TRUSTWORTHY SYSTEMS SUMMER SCHOOL
Eliot Moss, University of Massachusetts at Amherst
Prospects for Optimal Program-Specific Garbage Collection
For several years we have been engaging this question: Can machine learning methods enable us to construct optimal or nearly optimal program-specific strategies for when to invoke the garbage collection? We have been working in the context of Java programs and in this talk will report in some detail on our after-the-fact analysis of program executions to determine what would have been an optimal set of times at which to collect. Here optimality is with respect to a simple, but reasonable cost model: number of bytes copied / examined by the collector.
Last June we reported optimal results for this for non-generational collection (a dynamic programming problem) and approximately optimal results for generational collection in a Distinguished Paper at PLDI 2016. Since then we have developed an algorithm to compute optimal results for generational collection, using an interesting reframed (but equivalent) cost model. We also have empirical results comparing that optimal cost with a lower bound on it that is cheaper to compute, and also an upper bound similarly cheap to compute, which show that these bounds appear to be tight in practice.
We will cover both the previous and new results on optimal GC schedules (after the fact analysis). We will further discuss our approach to applying machine learning to this problem and the challenges we face in that endeavor. Our co-authors in this line of work are Ben Marlin, Nick Jacek, and Meng Shieh ("Joe") Chiu, and it has been supported by the US National Science Foundation.
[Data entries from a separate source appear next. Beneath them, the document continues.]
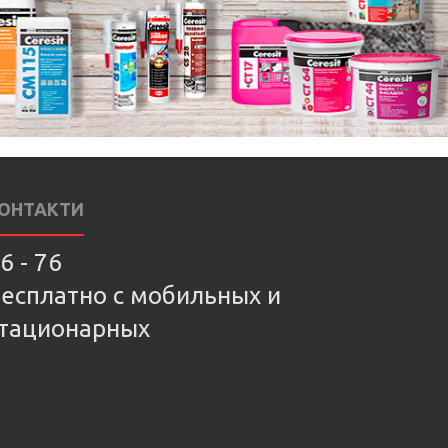
ОНТАКТИ
6 - 76
есплатно с мобильных и
тационарных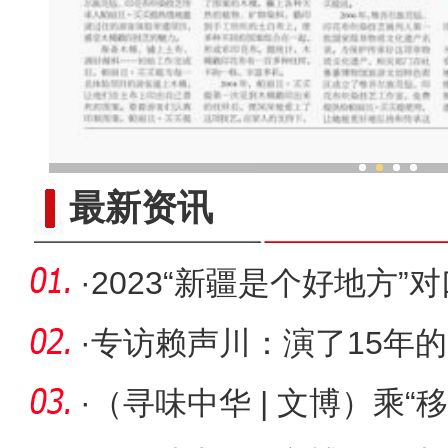
新疆木模戳印技艺传承人：让
最新资讯
·
2023“新疆是个好地方”
展将于
·
专访赖声川：演了15年
来全新开
·
（寻味中华 | 文博）乘“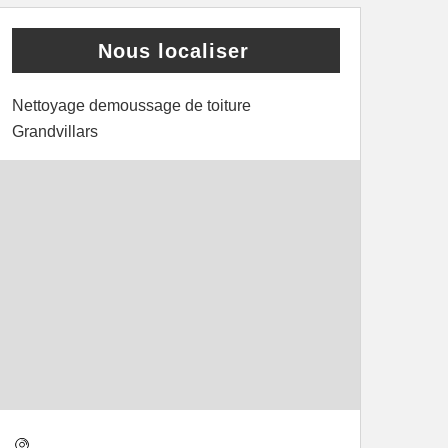
Nous localiser
Nettoyage demoussage de toiture
Grandvillars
Eliot Moss received his undergraduate and graduate degrees from the Massachusetts Institute of Technology, culminating in a Ph.D. in computer science in 1981, on the subject of nested transactions. He served in the U.S. Army until 1985 when he joined the faculty of the Department of Computer Science (now the College of Information and Computer Sciences), University of Massachusetts Amherst, where he now holds the rank of Professor. He co-directs the Architecture and Language Implementation Laboratory. Dr. Moss's research focuses on efficient implementation of modern and emerging language features on modern and future hardware. He is particularly well-known for his work on garbage collection and on transactions and transactional memory. He is a Fellow of the ACM and of the IEEE, a co-recipient of the Dijkstra Prize in Distributed Computing in 2012, and the SOSP Hall of Fame award in 2015.